What is needed. Transcribe, word for word, the part of the passage on cardiac arrest survival and therapeutic hypothermia that opens with the words containing "Therapeutic hypothermia (TH)" and closes with "after successful CPR.".

Document excerpt Block Start

About one in 10 EMS-treated SCA victims survives. However, there are large regional variations in survival to hospital discharge, which are largely due to bystander intervention with CPR and AEDs. When bystanders give CPR, survival rates can triple. When bystanders give CPR and use AEDs, survival rates can be as high as 50%.

Therapeutic hypothermia (TH) is considered an important therapy for a comatose survivor of cardiac arrest—a patient whose heart stopped beating, was restarted during cardiopulmonary resuscitation (CPR), and who remains minimally responsive immediately after the event. It is endorsed by the American Heart Association and is performed by lowering the body temperature to 32-34ºC (approximately 90 to 93ºF). Normal body temperature is 98.6º F or 37ºC. TH works by protecting the brain and other vital organs. It lowers oxygen requirements, decreases swelling, and limits the release of toxins, which can cause cells to die. TH has been shown to improve neurological outcomes and increase survival in patients who remain in a coma after successful CPR.

Document excerpt Block End
Data provided Block Start

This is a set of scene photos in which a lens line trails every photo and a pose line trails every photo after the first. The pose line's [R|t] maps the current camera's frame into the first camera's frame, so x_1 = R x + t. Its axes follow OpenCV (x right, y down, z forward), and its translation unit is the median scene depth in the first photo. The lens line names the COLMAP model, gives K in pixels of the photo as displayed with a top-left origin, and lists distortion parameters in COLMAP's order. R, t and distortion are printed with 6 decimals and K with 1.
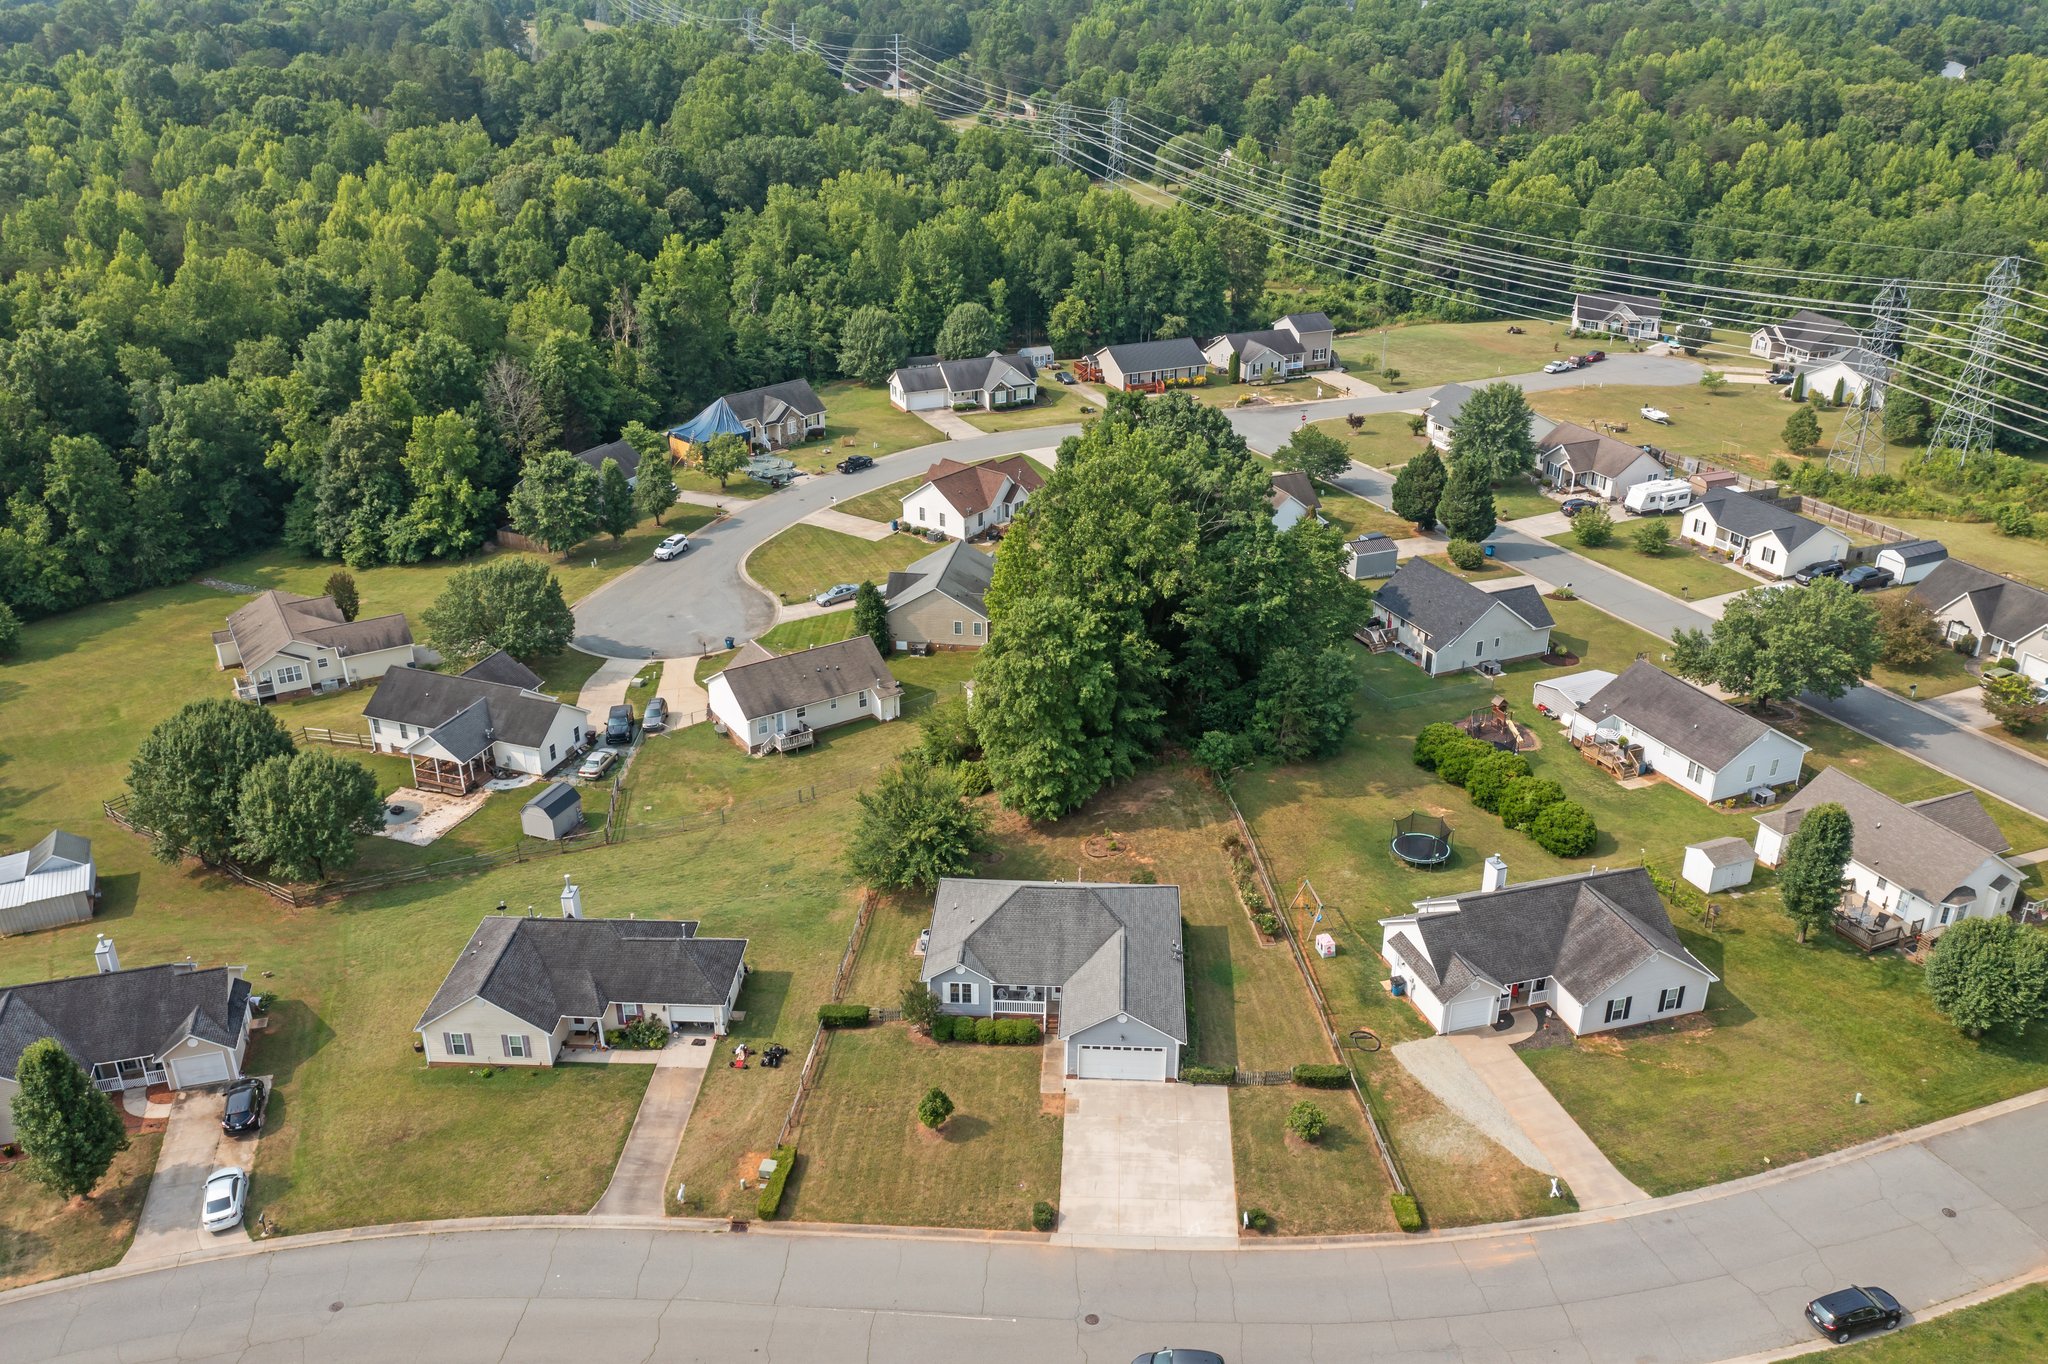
lens RADIAL K [[1615.9, 0, 1023.7], [0, 1615.9, 672.3], [0, 0, 1]] dist [-0.010410, 0.007829]
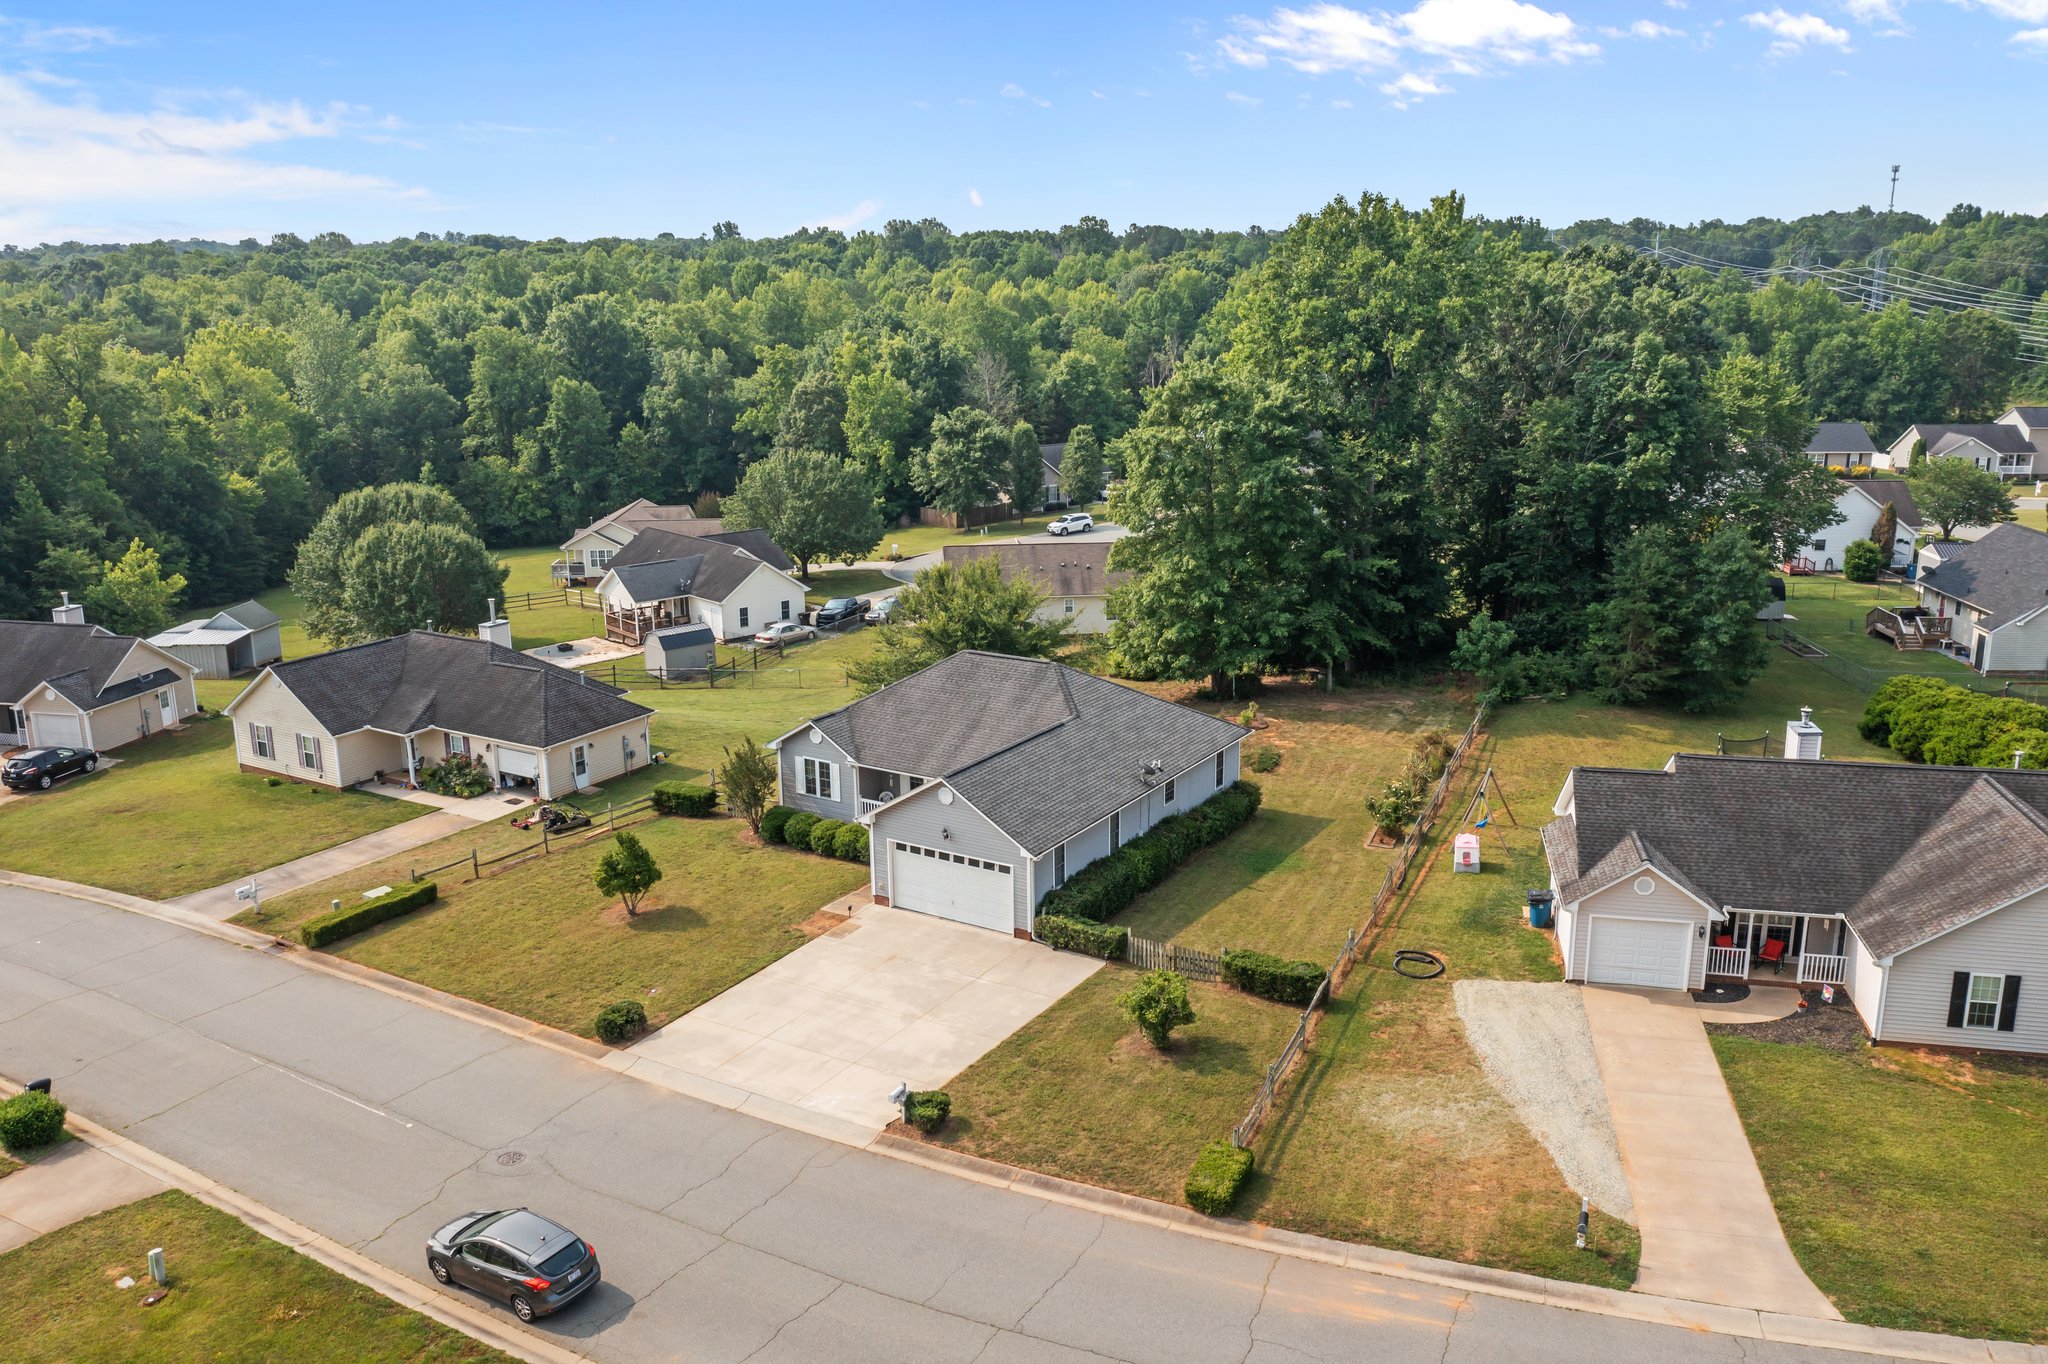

Data provided Block End

Answer to this exercise.
Therapeutic hypothermia (TH) is considered an important therapy for a comatose survivor of cardiac arrest—a patient whose heart stopped beating, was restarted during cardiopulmonary resuscitation (CPR), and who remains minimally responsive immediately after the event. It is endorsed by the American Heart Association and is performed by lowering the body temperature to 32-34ºC (approximately 90 to 93ºF). Normal body temperature is 98.6º F or 37ºC. TH works by protecting the brain and other vital organs. It lowers oxygen requirements, decreases swelling, and limits the release of toxins, which can cause cells to die. TH has been shown to improve neurological outcomes and increase survival in patients who remain in a coma after successful CPR.